Recursive Descent Parser is a kind of top-down parser built as a set of recursive procedures each implementing a production rule of the grammar.

So, do I get it right? The parser is a program which executes commands one by one in a predefined order and each command every time it is executed has the same meaning but it tweaks the output in some way depending on the input that means the tweaking can be different every time the input is changed.

And still I do not get why the word recursion is used in here.


Solution

  • First, a bunch of terminology.

    A parser is software that can check if textual input is syntactically correct according to some grammar. A parser might also transform the textual input into another representation that's easier for other software to use.

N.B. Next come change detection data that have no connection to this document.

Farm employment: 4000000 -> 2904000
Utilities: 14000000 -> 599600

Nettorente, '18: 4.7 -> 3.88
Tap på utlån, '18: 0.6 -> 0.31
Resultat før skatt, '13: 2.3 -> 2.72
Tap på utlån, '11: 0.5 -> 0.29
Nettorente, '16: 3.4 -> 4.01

    A grammar is a definition of the syntax of a language. A language is a (possibly infinite) set of all the syntactically correct "sentences." A sentence is a sequence of symbols.

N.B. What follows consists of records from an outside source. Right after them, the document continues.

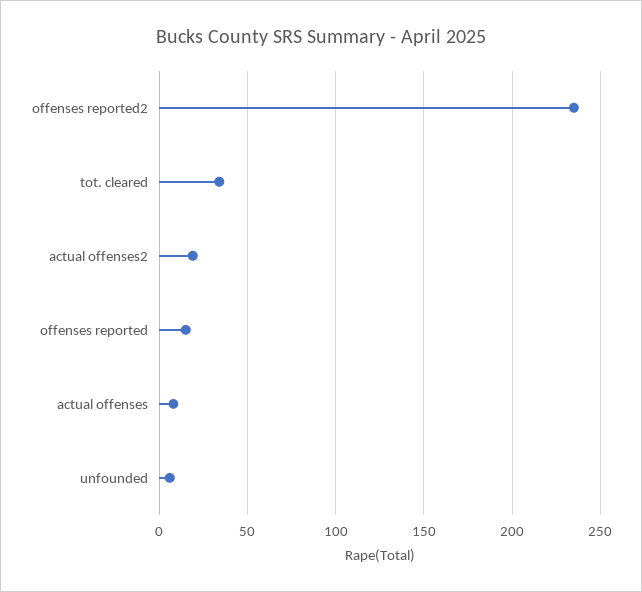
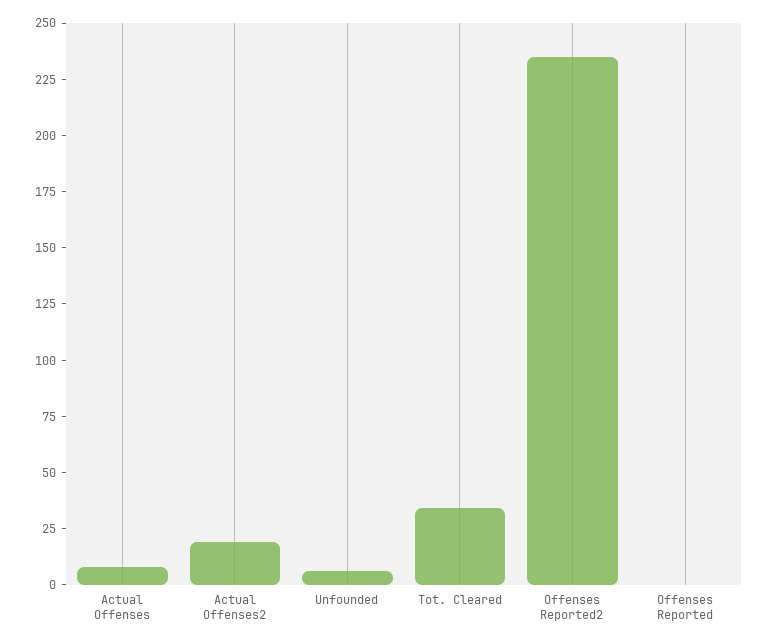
offenses reported: 15 -> 0

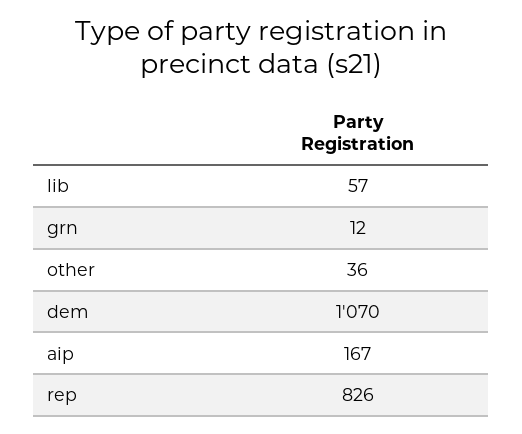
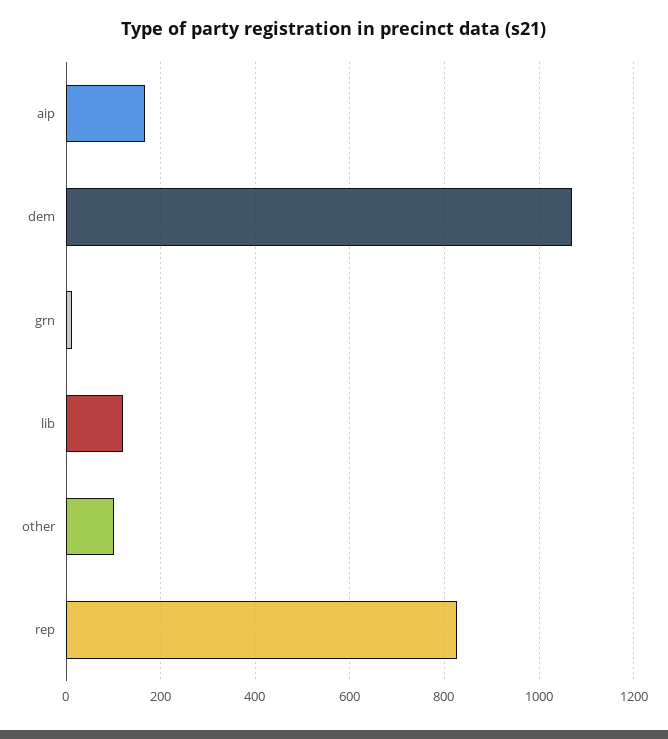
lib: 57 -> 120
other: 36 -> 100

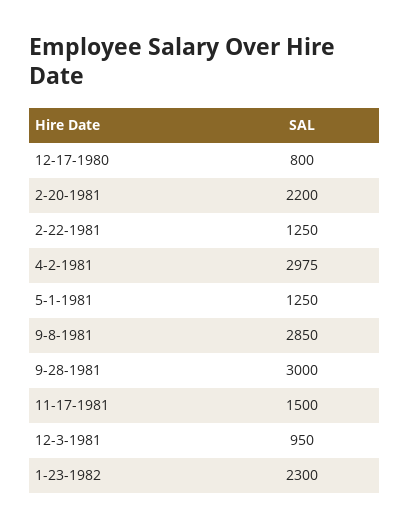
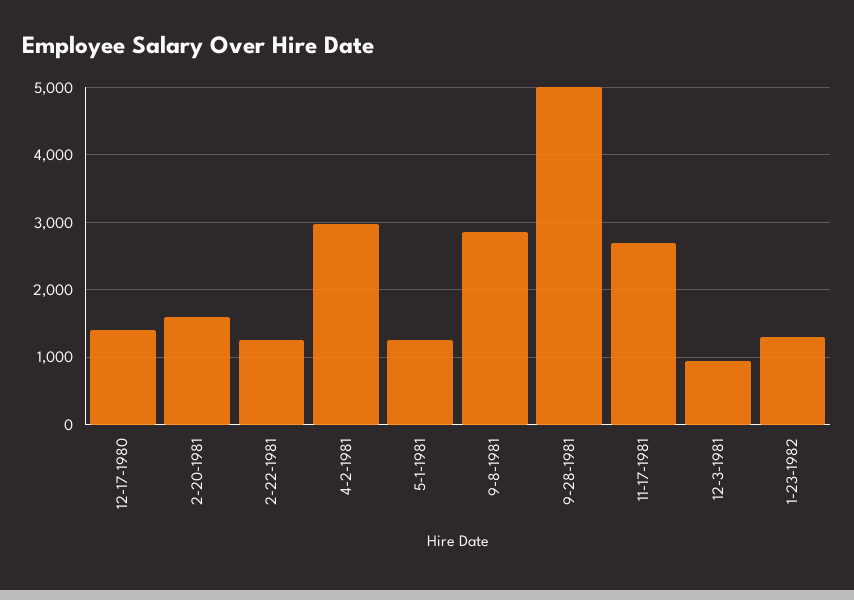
12-17-1980: 800 -> 1400
2-20-1981: 2200 -> 1600
9-28-1981: 3000 -> 5000
11-17-1981: 1500 -> 2700
1-23-1982: 2300 -> 1300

    Grammars are described with a set of productions. Productions are rules that tell you how to can substitute sequences of symbols with other sequences of symbols

    Now we can make this more concrete with an example: a simple language of all possible sequences of balanced parentheses. For example, the string "()" would be a member of the language, as would "()()()" and "((()))". Our language will not contain any strings of unbalanced parentheses: "(" and "())" are not part of our language.

    The grammar for this language can be written like this:

    S ::= ""
    S ::= '(' S ')' S
    

    Here, S is a non-terminal symbol, and specifically, the start symbol. Each line represents a production in the grammar. More interesting languages have more non-terminal symbols and many more productions.

    If we want to generate a valid string in our language, we start with the string S and iteratively apply production rules to replace any non-terminal symbols in the string with new sequences. When the string has no more non-terminals, we're done.

    So we start with S, and chose one of the production rules to apply. Suppose we pick the second one, we get ( S ) S. Since we still have non-terminals in the string, we have to keep going. If we replace the first S with the second rule again, we get ( ( S ) S ) S. Now let's choose the first rule, which says we can replace an S with an empty string. (I wrote it as "", but sometimes you'll see people use a Greek epsilon for that.) If we apply this rule to all the remaining Ses in the string, we end up with ( ( ) ), which is a valid sequence in the language.

    OK, but now we want to go the other way. We get a string as input and want to know if it belongs to the language. This is the work of the parser.

    For many (but not all) grammars, there's a particular style of parser implementation you can use called a recursive descent parser. The basic idea is to write functions that correspond to the productions in the grammar. Each function can call other functions to check substrings. They can even call themselves (which is where the "recursion" comes into play).

    Let's re-write our grammar a little differently:

    S ::= '(' P | ""
    P ::= S ')' S
    

    The vertical bar means "or". So S can be replaced by ( P or by an empty string. This example defines the same grammar, but we've re-organized it to more directly represent how the recursive descent parser will work.

    Now suppose we write two functions called ParseS and ParseP. These functions can see the rest of the input string and return true if the next bit of the string matches the corresponding production. In pseudo-code:

    bool ParseS() {
      if next character is '(' {
        skip the `(`
        return ParseP()
      }
      return true;  // handles the empty string
    }
    
    bool ParseP() {
      if ParseS() and the next character is `)` {
        skip the ')'
        return ParseS();
      }
      return false;
    }
    

    Together, these functions form a recursive descent parser for our language.[*] They tell us whether the input string is in the language defined by the grammar, which is the basic definition of a parser. It's recursive because ParseS can call ParseP which can call ParseS.

    [*] Well, almost. I oversimplified. A correct parser would check to make sure that there's no more input before returning the final true. As written, this one will accept any string with a prefix that is a member of the language. This is easy to fix in practice, but it would introduce distracting details into an already too-long answer.